Sorry for my english as well.


----------



## --Kyba-- (Aug 9, 2013)

Fur Piled sounds like your best bet, but it is 90% LGBT, it's kind of like "slice of life" style, so yea it has romance and a lot of drama.


----------



## Zenia (Aug 9, 2013)

You can check out the comic I am making with Graymuzzle. He wrote the story (the text story is completed and available on his SoFurry account) and I am adapting it to comic. We post twice a week. His story is about a year in the life of an anthro poodle girl. The world is a mix of anthros and humans. Other main characters include her love interest (a human), an Irish setter, chihuahua, cocker spaniel and others.

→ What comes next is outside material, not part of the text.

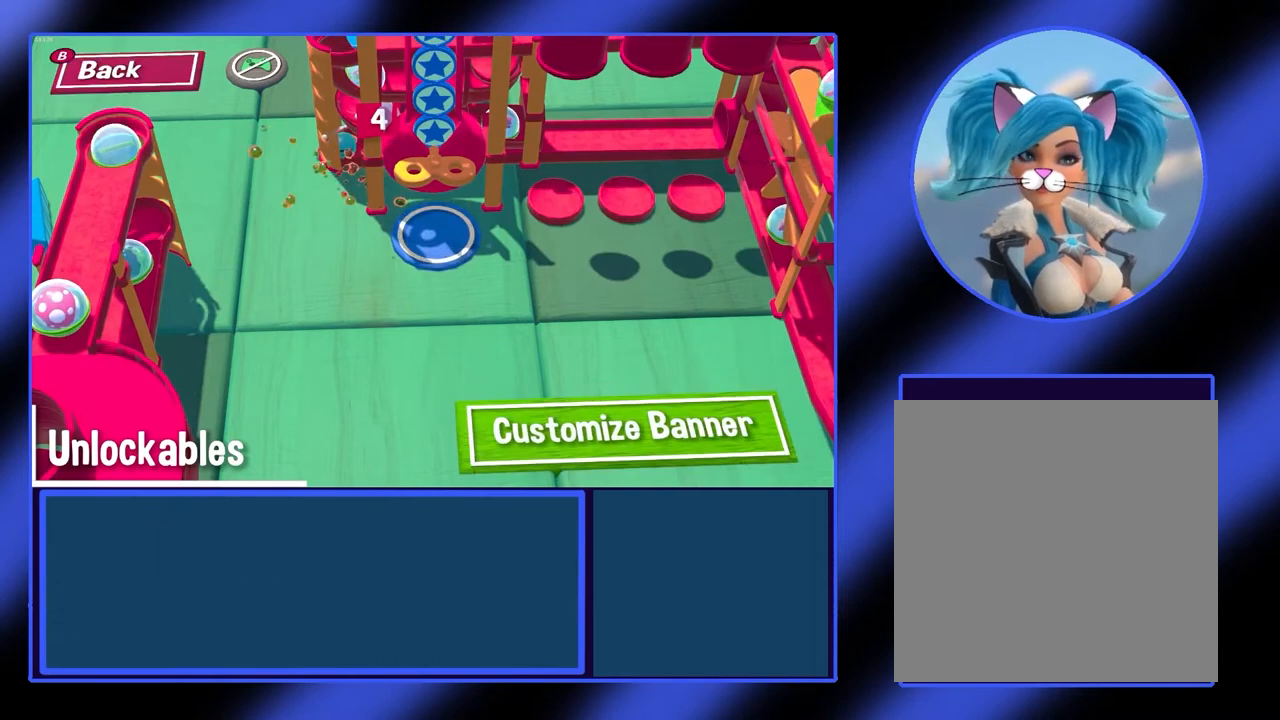
{"buttons": [], "left_stick": "left", "events": [[200, "left_stick", "left"]]}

http://www.furaffinity.net/view/9230135/

There are adult scenes, but it isn't primarily a porn comic. I have 79 pages posted on my account so far (I post a few weeks behind Gray so he gets more of the attention) and he is up to the current page 95.


----------



## Kit H. Ruppell (Aug 9, 2013)

The only things that come to mind are Circles and Associated Student Bodies.


----------



## VGmaster9 (Aug 10, 2013)

Well you might like Rascals, though I'm not a hardcore fan of it. It might have what you're looking for.


----------



## Ginfinite (Aug 19, 2013)

Husky92, about a werewolf and human in highschool LGBT. And also captaingerbear same concept but shorter. I recommend these. :-D gay characters, codyvfrost does have comics but not romantic


----------



## Aleu (Aug 30, 2013)

Las Lindas has romance and drama. Nothing LGBT that I've noticed.


----------